REQUIRED WORK:
Quote, word for word, the part of the entries below that opens with the line containing "Rüdiger Schauerte" and closes with the line containing "Joël Chopard.", including both of those lines. Leave the pictures out of your answer.

(Stored dataset items)
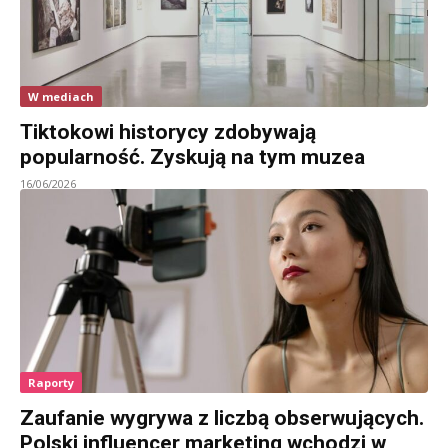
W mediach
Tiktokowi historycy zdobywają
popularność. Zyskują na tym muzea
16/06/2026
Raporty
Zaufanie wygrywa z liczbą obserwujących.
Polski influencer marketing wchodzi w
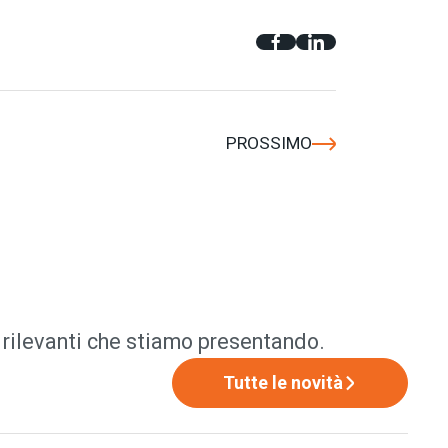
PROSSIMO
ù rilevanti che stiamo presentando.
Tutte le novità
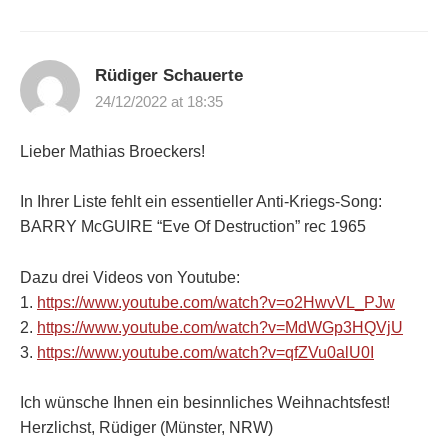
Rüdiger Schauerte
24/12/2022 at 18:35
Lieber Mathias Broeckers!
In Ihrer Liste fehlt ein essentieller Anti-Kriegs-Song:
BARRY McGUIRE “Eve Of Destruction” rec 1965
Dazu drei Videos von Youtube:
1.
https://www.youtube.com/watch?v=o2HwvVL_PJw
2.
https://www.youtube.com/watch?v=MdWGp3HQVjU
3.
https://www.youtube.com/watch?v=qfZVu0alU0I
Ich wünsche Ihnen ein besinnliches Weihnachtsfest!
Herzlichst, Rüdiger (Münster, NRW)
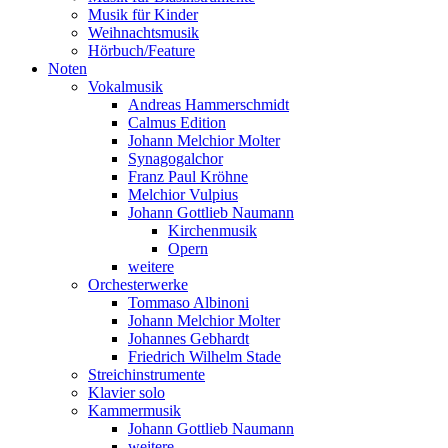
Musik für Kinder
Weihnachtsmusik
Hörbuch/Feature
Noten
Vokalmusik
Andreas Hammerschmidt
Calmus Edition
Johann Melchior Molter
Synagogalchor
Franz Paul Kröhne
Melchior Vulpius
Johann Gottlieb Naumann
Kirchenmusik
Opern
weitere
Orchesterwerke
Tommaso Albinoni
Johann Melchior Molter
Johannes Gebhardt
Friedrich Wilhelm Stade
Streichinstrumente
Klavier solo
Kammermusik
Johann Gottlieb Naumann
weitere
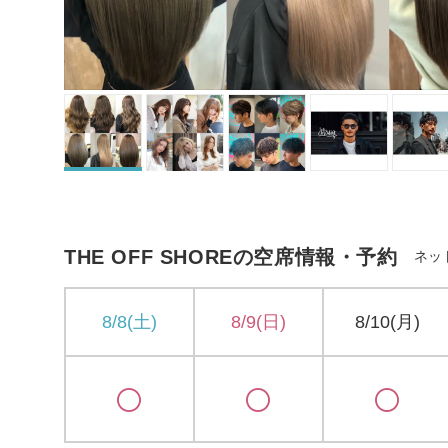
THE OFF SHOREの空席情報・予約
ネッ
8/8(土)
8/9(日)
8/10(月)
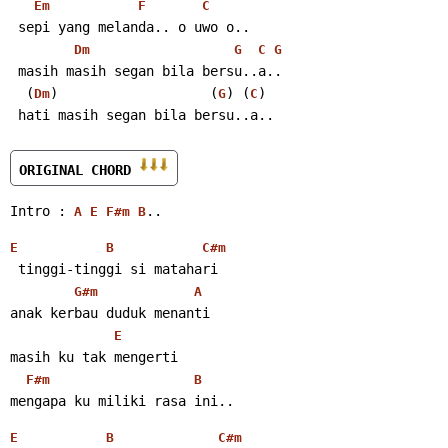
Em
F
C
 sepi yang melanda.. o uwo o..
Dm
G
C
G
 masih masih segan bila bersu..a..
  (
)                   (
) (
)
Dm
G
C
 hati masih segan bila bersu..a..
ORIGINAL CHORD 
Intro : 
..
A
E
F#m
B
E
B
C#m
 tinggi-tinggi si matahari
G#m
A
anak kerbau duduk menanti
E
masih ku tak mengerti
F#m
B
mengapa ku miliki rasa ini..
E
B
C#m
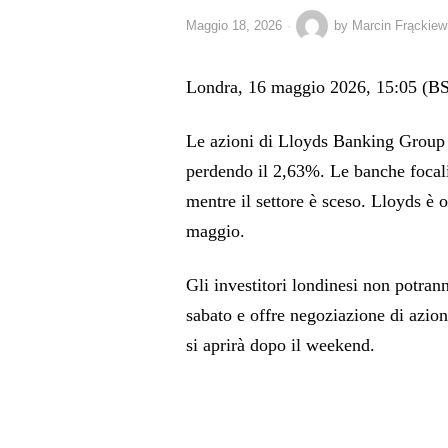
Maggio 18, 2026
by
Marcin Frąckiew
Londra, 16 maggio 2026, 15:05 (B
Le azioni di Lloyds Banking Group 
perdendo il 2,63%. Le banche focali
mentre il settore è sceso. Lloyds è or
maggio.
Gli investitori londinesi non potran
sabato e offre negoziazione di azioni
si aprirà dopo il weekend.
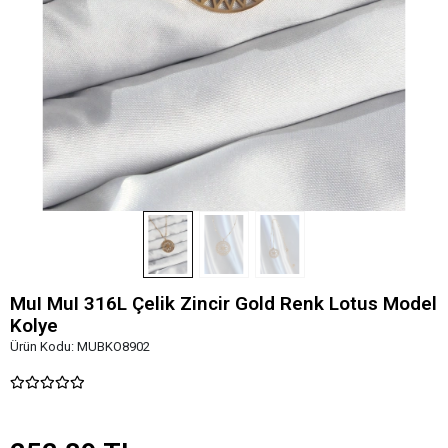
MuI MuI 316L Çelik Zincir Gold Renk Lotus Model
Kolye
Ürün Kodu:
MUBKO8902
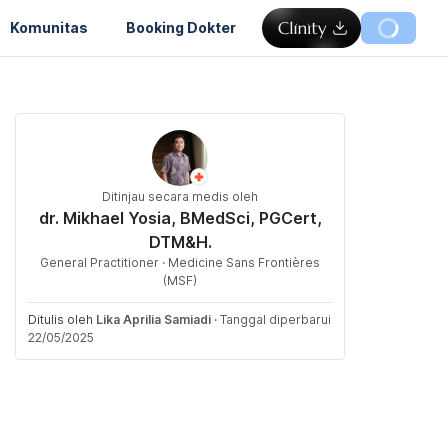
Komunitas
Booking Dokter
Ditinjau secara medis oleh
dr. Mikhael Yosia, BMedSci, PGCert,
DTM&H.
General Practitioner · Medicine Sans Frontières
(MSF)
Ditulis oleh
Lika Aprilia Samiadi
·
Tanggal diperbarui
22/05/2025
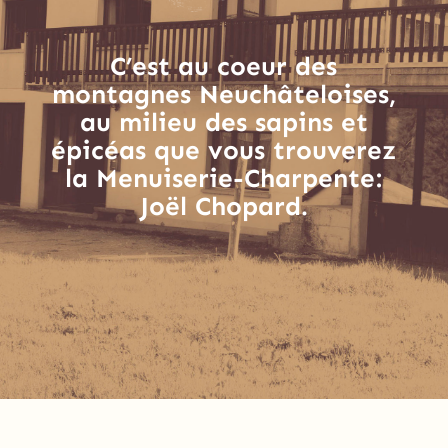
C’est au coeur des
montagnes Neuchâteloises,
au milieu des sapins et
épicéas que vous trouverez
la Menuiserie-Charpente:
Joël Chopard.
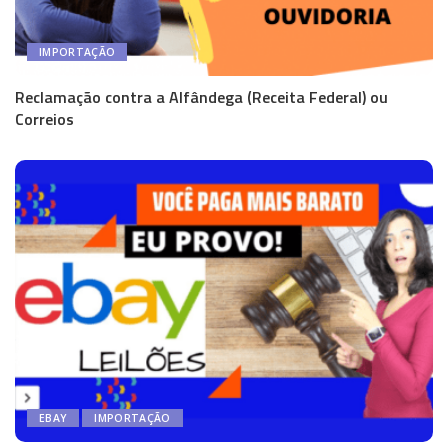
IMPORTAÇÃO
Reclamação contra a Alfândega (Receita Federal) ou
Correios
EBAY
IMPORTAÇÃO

==

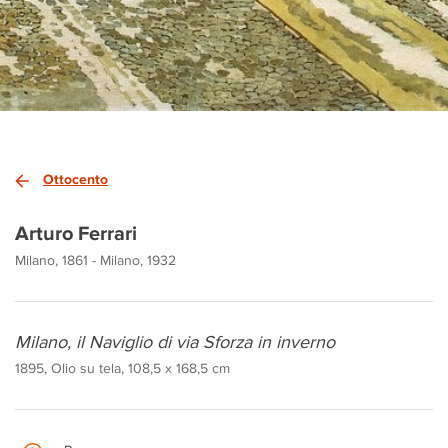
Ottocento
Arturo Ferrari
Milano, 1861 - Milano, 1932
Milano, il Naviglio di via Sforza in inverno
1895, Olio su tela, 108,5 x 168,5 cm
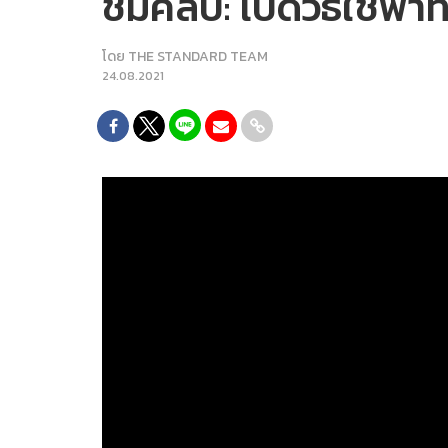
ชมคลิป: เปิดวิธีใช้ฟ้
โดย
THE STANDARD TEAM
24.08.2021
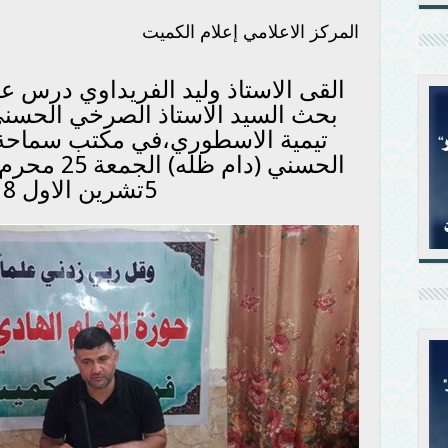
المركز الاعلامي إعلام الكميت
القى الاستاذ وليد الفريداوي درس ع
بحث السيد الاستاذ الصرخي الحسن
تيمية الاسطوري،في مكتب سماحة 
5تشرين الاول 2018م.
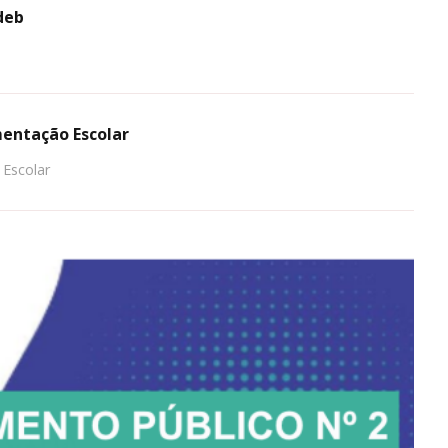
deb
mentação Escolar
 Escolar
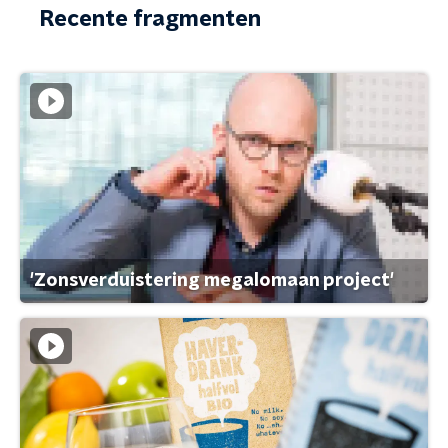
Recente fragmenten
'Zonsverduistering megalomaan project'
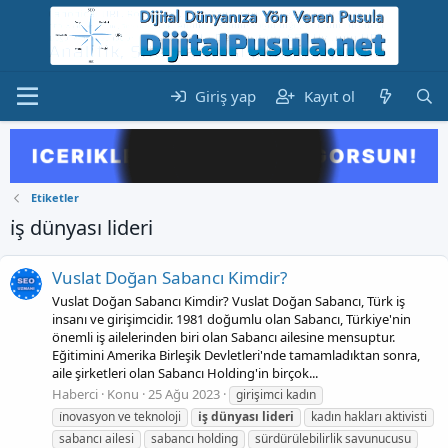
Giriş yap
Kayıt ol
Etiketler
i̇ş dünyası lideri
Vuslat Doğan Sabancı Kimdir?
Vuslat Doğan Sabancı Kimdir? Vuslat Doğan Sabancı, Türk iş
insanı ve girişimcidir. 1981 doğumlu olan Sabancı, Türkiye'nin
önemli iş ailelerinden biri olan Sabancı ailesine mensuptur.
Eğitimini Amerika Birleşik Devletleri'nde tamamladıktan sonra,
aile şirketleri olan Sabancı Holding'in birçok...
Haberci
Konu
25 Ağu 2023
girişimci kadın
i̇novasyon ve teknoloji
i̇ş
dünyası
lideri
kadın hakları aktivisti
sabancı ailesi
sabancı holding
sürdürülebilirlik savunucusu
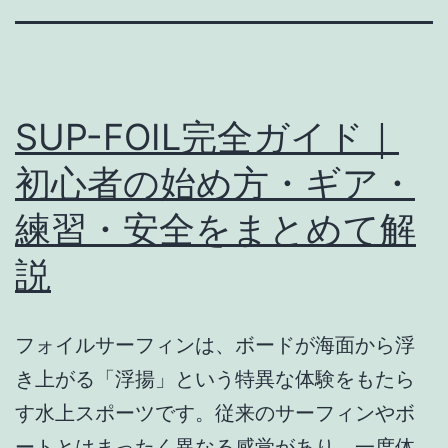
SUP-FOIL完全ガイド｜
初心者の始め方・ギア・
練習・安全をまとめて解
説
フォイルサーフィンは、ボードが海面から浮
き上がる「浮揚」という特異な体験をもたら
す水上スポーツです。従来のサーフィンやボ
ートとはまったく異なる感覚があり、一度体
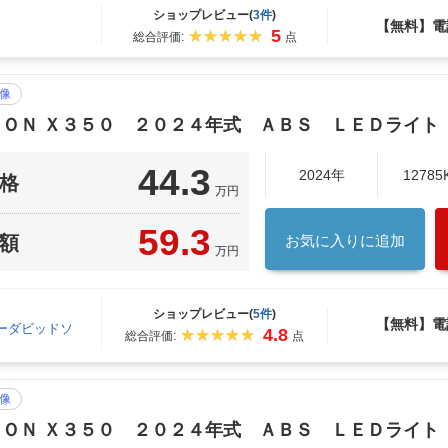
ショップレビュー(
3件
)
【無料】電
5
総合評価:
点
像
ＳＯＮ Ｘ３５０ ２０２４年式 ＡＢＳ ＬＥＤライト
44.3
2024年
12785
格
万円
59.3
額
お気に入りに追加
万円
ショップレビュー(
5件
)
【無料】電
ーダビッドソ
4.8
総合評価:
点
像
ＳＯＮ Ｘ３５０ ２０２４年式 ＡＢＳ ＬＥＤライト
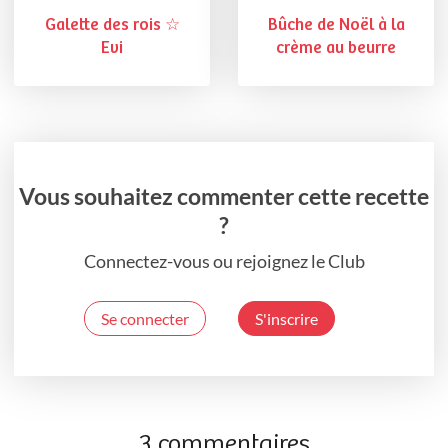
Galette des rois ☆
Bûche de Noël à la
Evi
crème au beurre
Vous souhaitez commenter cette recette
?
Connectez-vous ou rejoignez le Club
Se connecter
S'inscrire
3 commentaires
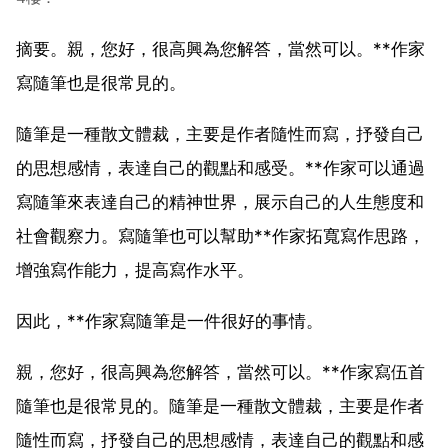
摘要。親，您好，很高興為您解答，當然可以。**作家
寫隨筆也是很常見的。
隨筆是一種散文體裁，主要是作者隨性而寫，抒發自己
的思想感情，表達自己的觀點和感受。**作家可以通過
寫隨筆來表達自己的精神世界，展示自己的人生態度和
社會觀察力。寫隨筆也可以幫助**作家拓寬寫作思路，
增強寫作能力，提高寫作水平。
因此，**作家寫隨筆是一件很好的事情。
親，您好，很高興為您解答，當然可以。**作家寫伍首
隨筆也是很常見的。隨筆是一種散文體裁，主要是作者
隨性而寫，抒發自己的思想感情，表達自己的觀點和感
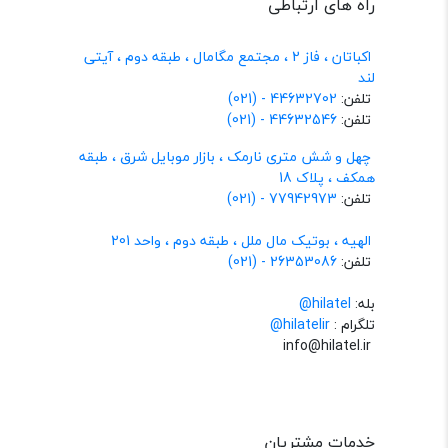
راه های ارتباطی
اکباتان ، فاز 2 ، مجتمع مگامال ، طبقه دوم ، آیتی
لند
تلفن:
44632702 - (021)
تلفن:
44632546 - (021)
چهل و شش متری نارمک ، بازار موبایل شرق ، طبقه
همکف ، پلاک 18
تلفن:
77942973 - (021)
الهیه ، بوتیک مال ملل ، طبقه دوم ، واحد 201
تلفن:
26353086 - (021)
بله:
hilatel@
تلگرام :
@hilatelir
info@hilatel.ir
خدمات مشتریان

ANSWER TO THIS EXERCISE:
Rüdiger Schauerte
24/12/2022 at 18:35
Lieber Mathias Broeckers!
In Ihrer Liste fehlt ein essentieller Anti-Kriegs-Song:
BARRY McGUIRE “Eve Of Destruction” rec 1965
Dazu drei Videos von Youtube:
1.
https://www.youtube.com/watch?v=o2HwvVL_PJw
2.
https://www.youtube.com/watch?v=MdWGp3HQVjU
3.
https://www.youtube.com/watch?v=qfZVu0alU0I
Ich wünsche Ihnen ein besinnliches Weihnachtsfest!
Herzlichst, Rüdiger (Münster, NRW)
Musik für Kinder
Weihnachtsmusik
Hörbuch/Feature
Noten
Vokalmusik
Andreas Hammerschmidt
Calmus Edition
Johann Melchior Molter
Synagogalchor
Franz Paul Kröhne
Melchior Vulpius
Johann Gottlieb Naumann
Kirchenmusik
Opern
weitere
Orchesterwerke
Tommaso Albinoni
Johann Melchior Molter
Johannes Gebhardt
Friedrich Wilhelm Stade
Streichinstrumente
Klavier solo
Kammermusik
Johann Gottlieb Naumann
weitere
THE OFF SHOREの空席情報・予約
ネッ
8/8(土)
8/9(日)
8/10(月)
Em
F
C
 sepi yang melanda.. o uwo o..
Dm
G
C
G
 masih masih segan bila bersu..a..
  (
)                   (
) (
)
Dm
G
C
 hati masih segan bila bersu..a..
ORIGINAL CHORD 
Intro : 
..
A
E
F#m
B
E
B
C#m
 tinggi-tinggi si matahari
G#m
A
anak kerbau duduk menanti
E
masih ku tak mengerti
F#m
B
mengapa ku miliki rasa ini..
E
B
C#m
Maggio 18, 2026
by
Marcin Frąckiew
Londra, 16 maggio 2026, 15:05 (B
Le azioni di Lloyds Banking Group 
perdendo il 2,63%. Le banche focali
mentre il settore è sceso. Lloyds è or
maggio.
Gli investitori londinesi non potran
sabato e offre negoziazione di azioni
si aprirà dopo il weekend.
MuI MuI 316L Çelik Zincir Gold Renk Lotus Model
Kolye
Ürün Kodu:
MUBKO8902
Komunitas
Booking Dokter
Ditinjau secara medis oleh
dr. Mikhael Yosia, BMedSci, PGCert,
DTM&H.
General Practitioner · Medicine Sans Frontières
(MSF)
Ditulis oleh
Lika Aprilia Samiadi
·
Tanggal diperbarui
22/05/2025
C’est au coeur des
montagnes Neuchâteloises,
au milieu des sapins et
épicéas que vous trouverez
la Menuiserie-Charpente:
Joël Chopard.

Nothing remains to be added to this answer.